Emergent gravity and apparent dark matter in cosmological scenarios

In this paper they have focused on the explanation of the observed gravitational phenomena attributed to dark matter. By this we mean the excess in the gravitational force or the missing mass that is observed in spiral or elliptical galaxies and in galaxy clusters. Of course, dark matter plays a central role in many other aspects of the current cosmological paradigm, in particular in structure formation and the explanation of the acoustic peaks in the cosmic microwave background. In none of these scenarios is it required that dark matter is a particle: all that is needed is that its cosmological evolution and dynamics is consistent with a pressureless fluid. In their description they eventually end up with an estimate of the apparent dark matter density that in many respects behaves as required for structure formation and perhaps even for the explanation of the CMB spectrum.
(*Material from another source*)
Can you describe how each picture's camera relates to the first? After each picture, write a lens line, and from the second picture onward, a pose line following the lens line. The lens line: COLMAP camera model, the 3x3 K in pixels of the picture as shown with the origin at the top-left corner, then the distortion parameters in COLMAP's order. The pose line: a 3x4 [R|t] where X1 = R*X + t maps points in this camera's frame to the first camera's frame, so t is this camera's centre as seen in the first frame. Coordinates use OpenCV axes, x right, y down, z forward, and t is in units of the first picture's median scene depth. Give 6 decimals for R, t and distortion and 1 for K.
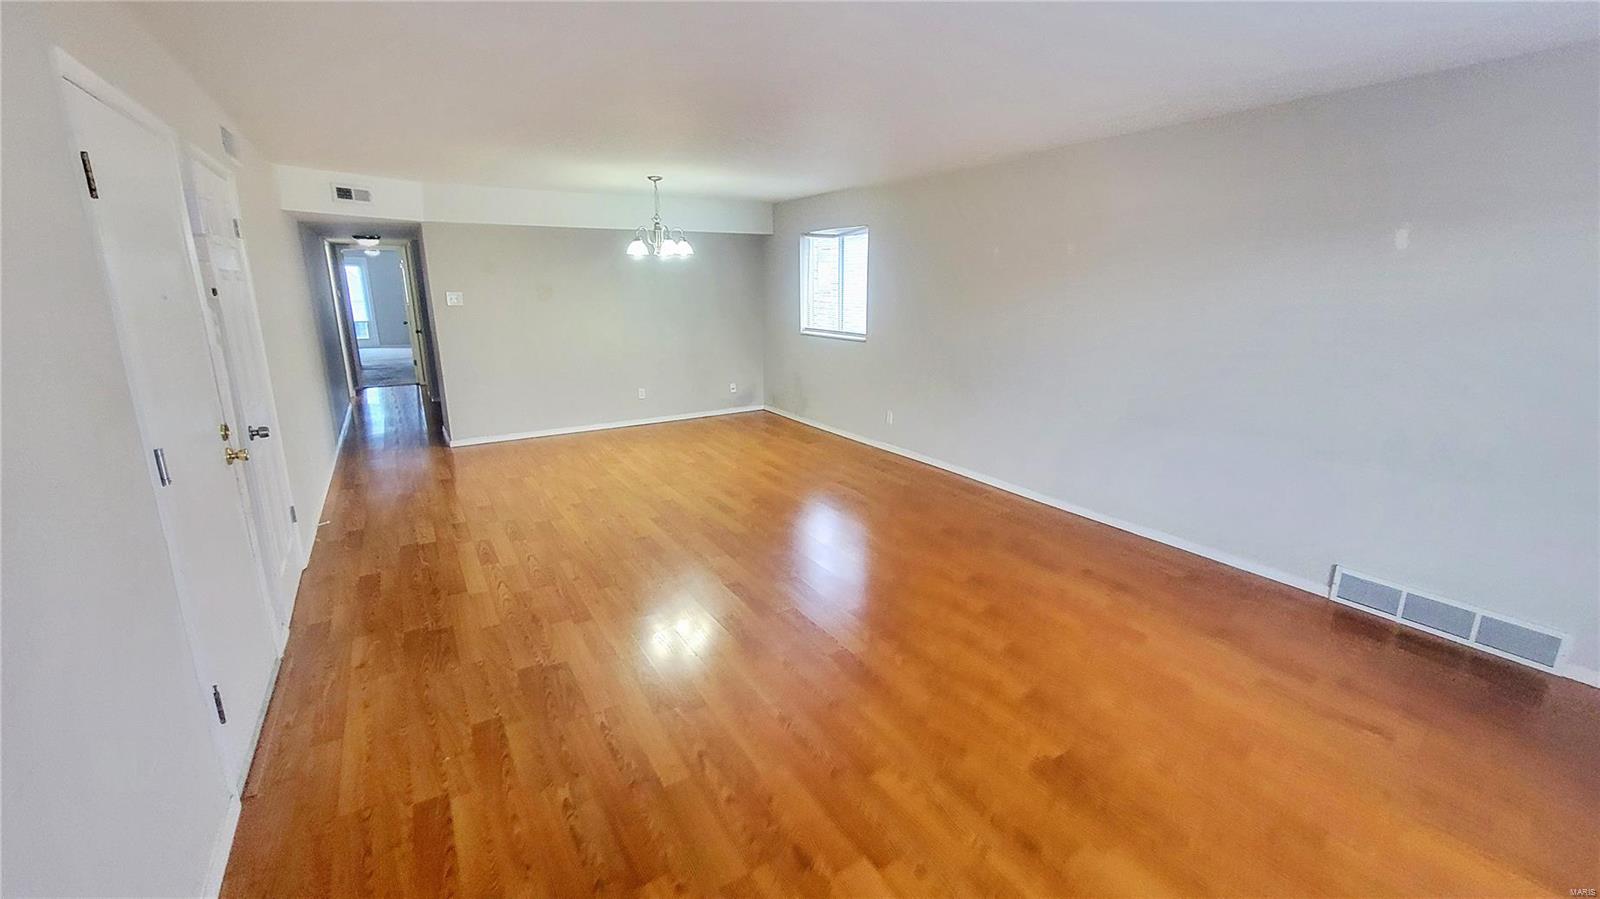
lens RADIAL K [[655.3, 0, 821.7], [0, 655.3, 442.1], [0, 0, 1]] dist [-0.002587, -0.000046]
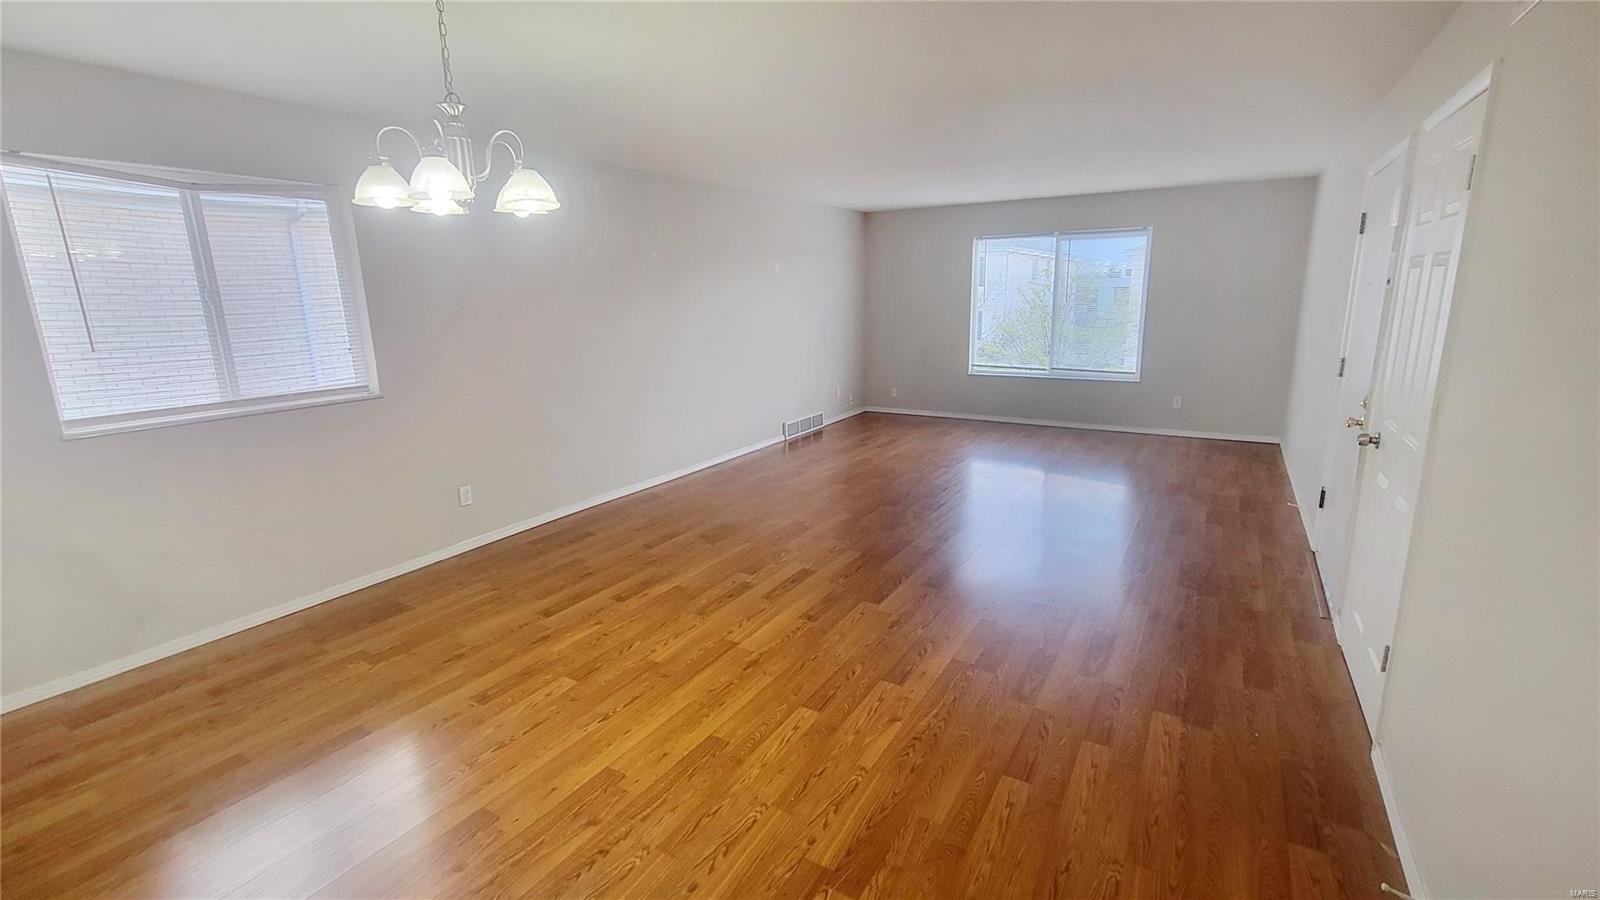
lens RADIAL K [[655.3, 0, 821.7], [0, 655.3, 442.6], [0, 0, 1]] dist [-0.002587, -0.000046]
pose [[-0.432343, -0.197627, 0.879786, -0.818240], [0.229617, 0.919393, 0.319362, -0.288242], [-0.871984, 0.340088, -0.352114, 1.217357]]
Namely, effectively the apparent dark matter that
comes out of our emergent gravity description also leads to a gravitational potential that attracts the baryonic matter as cold dark matter would do.

By changing the way we view gravity, namely as an emergent phenomenon in which the Einstein equations need be derived from the thermodynamics of quantum entanglement, one also has to change the way we view the evolution of the universe. In particular, one should be able to derive the cosmological evolution equations from emergent gravity. For this one needs to first properly understand the role of quantum entanglement and the evolution of the total entropy of our universe. So it is still an open question if and how the standard cosmological picture is incorporated in a theory of emergent gravity. How does one interpret the expansion of the universe from this perspective? Or does inflation still play a role in an emergent cosmological scenario? All these questions are beyond the scope of the present paper. So we will not make an attempt to answer all or even a part of these questions. This also means that before these questions are investigated it is too early to make a judgement on whether their emergent gravity description of dark matter will also be able to replace the current particle dark matter paradigm in early cosmological scenario

Recent theoretical progress indicates that spacetime and gravity emerge together from the entanglement structure of an underlying microscopic theory. These ideas are best understood in Anti-de Sitter space, where they rely on the area law for entanglement entropy. The extension to de Sitter space requires taking into account the entropy and temperature associated with the cosmological horizon. Using insights from string theory, black hole physics and quantum information theory we argue that the positive dark energy leads to a thermal volume law contribution to the entropy that overtakes the area law precisely at the cosmological horizon. Due to the competition between area and volume law entanglement the microscopic de Sitter states do not thermalise at sub-Hubble scales: they exhibit memory effects in the form of an entropy displacement caused by matter. The emergent laws of gravity contain an additional `dark’ gravitational force describing the `elastic’ response due to the entropy displacement. We derive an estimate of the strength of this extra force in terms of the baryonic mass, Newton’s constant and the Hubble acceleration scale a_0 =cH_0, and provide evidence for the fact that this additional `dark gravity~force’ explains the observed phenomena in galaxies and clusters currently attributed to dark matter.